GRATITUDE TO GANDHI AND DAD
The first part of the “Doing Good” message is not just, as many would expect, encouragement to do more. First, it’s a challenge to step back and appreciate how much good you already contribute, even when you earn money doing it. You’ll be surprised. With oral health, it’s obvious: People feel and look better. Other services and products have parallel perceived benefits. People consider what you provide to be good, or they wouldn’t pay you enough to stay in business. Beyond that come major, multiplying effects. Providing gainful employment has positive value for individuals, their families, society, and the government.
Having purged G-B, it’s time to knock down walls between career and off-hours, between for-profit work and traditional charity. To be sure there are boundaries that make sense for scheduling, accounting, tax filing purposes, but there is a greater whole-life truth about Good: It knows no boundaries.
To quote the great leader and sage Mahatma Gandhi, who did a world of good: “Life is one indivisible whole.”

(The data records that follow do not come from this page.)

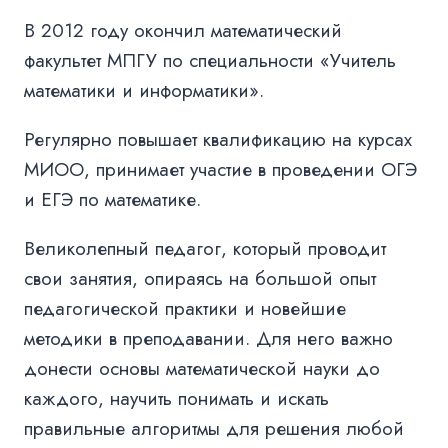
В 2012 году окончил математический
факультет МПГУ по специальности «Учитель
математики и информатики».
Регулярно повышает квалификацию на курсах
МИОО, принимает участие в проведении ОГЭ
и ЕГЭ по математике.
Великолепный педагог, который проводит
свои занятия, опираясь на большой опыт
педагогической практики и новейшие
методики в преподавании. Для него важно
донести основы математической науки до
каждого, научить понимать и искать
правильные алгоритмы для решения любой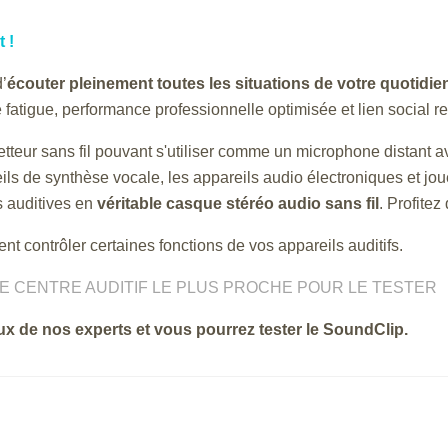
 !
’
écouter pleinement toutes les situations de votre quotidie
 fatigue, performance professionnelle optimisée et lien social re
tteur sans fil pouvant s'utiliser comme un microphone distant av
ils de synthèse vocale, les appareils audio électroniques et joue
s auditives en
véritable casque stéréo audio sans fil
. Profite
 contrôler certaines fonctions de vos appareils auditifs.
 CENTRE AUDITIF LE PLUS PROCHE POUR LE TESTER
ux de nos experts et vous pourrez tester le SoundClip.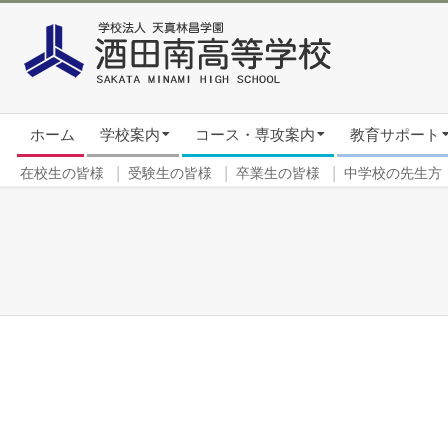
Skip
to
content
Secondary
ホーム
学校案内
コース・専攻案内
教育サポート
Navigation
Menu
在校生の皆様
受験生の皆様
卒業生の皆様
中学校の先生方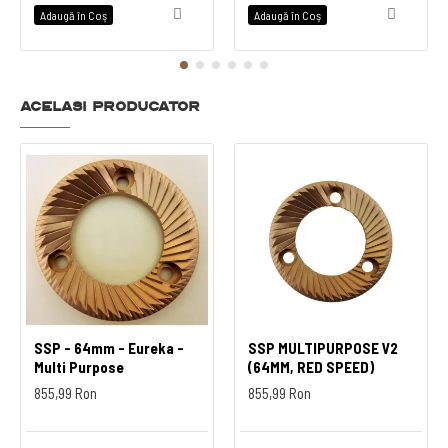
Adaugă în Coş
Adaugă în Coş
Acelasi producator
SSP - 64mm - Eureka -
SSP MULTIPURPOSE V2
Multi Purpose
(64MM, RED SPEED)
855,99 Ron
855,99 Ron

Gandhi’s words ring like a bell with wisdom originally imparted to me by the best guy I ever knew, also my lifetime best teacher of business principles and practice. I mean my father, the late Arthur S. Anderson. I’ll never forget how, during my 12th year, Dad taught me about the meaning and significance of doing good in both business and in life. He delivered the lesson and many, many more for me and my six siblings at the dinner table by leveraging something that happened to one of us during the day. Wisdom, he taught, is knowledge rightly applied.

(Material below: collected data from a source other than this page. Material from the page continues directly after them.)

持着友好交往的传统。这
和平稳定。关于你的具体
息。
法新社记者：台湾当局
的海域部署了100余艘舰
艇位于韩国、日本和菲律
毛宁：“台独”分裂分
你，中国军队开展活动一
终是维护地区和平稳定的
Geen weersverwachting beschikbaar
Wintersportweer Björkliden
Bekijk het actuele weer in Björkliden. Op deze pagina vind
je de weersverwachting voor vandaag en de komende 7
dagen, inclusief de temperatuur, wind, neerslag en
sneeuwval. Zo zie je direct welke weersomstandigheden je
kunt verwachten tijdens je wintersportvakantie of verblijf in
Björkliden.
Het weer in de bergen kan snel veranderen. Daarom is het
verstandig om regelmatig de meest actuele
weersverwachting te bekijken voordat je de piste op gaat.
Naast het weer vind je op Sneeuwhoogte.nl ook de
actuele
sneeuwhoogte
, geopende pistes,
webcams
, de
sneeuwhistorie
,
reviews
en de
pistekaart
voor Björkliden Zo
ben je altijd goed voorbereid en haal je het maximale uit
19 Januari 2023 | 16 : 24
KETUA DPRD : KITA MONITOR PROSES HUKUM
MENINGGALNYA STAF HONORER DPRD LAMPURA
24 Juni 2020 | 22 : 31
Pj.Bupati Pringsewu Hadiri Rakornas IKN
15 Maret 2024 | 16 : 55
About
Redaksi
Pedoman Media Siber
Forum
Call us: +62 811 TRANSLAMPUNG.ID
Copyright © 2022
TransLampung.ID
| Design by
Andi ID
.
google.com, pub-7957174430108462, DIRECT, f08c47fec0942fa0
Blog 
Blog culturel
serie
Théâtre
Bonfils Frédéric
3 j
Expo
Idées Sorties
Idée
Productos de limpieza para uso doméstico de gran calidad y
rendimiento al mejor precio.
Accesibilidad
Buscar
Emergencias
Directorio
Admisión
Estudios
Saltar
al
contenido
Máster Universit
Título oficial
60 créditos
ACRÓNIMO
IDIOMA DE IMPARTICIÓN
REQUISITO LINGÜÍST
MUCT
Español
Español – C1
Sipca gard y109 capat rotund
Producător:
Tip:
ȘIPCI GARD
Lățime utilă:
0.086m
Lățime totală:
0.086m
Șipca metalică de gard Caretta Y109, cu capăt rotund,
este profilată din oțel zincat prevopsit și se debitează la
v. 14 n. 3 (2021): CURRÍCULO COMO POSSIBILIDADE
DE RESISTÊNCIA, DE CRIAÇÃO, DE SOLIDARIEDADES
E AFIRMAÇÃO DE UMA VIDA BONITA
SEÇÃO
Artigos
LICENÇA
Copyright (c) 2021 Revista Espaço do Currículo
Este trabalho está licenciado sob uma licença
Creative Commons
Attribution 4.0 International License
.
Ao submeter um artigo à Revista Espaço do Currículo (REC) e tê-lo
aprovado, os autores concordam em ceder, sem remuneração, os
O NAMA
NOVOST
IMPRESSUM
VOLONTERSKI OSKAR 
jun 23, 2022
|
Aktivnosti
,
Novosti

The wisdom, in this case, started one day by Dad feigning upset because I refused to take money from his mother, aka Nana to us kids, for yard work at her house. I briefly imagined that Dad was upset because I hurt Nana’s feelings, but then Dad said he was pleased and proud, as was Nana. He then did a dinnertime Q-and-A that led to wisdom and understanding about why it’s good to give and do things worth money gratis, because it’s good, and how this makes you better in your business.
Back when Dad taught me about doing good, nobody on the planet would have called it “Giving back.” That meant what it still means in my house and probably yours if you have children: “Give back the (fill in the blank) to your (sibling, cousin, whoever) right now!” Giving back, in this still-current meaning, isn’t good.

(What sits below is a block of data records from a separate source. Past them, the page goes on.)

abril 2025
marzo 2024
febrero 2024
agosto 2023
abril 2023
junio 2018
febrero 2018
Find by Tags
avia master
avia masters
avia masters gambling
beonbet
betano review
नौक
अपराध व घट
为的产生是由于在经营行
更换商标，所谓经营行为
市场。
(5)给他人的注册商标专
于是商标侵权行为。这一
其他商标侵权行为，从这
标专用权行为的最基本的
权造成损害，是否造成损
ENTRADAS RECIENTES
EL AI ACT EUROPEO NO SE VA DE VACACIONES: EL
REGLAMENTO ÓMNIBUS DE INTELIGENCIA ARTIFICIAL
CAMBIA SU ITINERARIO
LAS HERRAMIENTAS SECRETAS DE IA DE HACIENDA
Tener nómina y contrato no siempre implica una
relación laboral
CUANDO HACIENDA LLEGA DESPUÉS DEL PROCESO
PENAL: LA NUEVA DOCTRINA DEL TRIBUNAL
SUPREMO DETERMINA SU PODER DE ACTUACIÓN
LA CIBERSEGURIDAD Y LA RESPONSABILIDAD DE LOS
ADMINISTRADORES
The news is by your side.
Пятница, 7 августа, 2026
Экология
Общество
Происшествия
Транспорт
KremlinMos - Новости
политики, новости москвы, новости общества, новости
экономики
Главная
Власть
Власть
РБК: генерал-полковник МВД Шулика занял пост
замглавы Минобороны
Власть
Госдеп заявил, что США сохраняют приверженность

I’m curious about how the thing became a wrong-headed meme for plain and simple giving, but not two percent as much as I want to see it go away.
EXECUTIVE CHALLENGE
The challenge to you is to put the words “Doing Good” to work for yourself and your organization. Lead a team committed to doing good. Plant this grand, embracing concept in the hearts and minds of one and all, C-Suite to the front line. Say it, write it, message it, and live it.
Use this “Giving Back” thing as a reminder to watch your words. There’s peril in parroting phrases that are incongruous with intended thought and action, some of them worse than G-B. Good words always do more…good!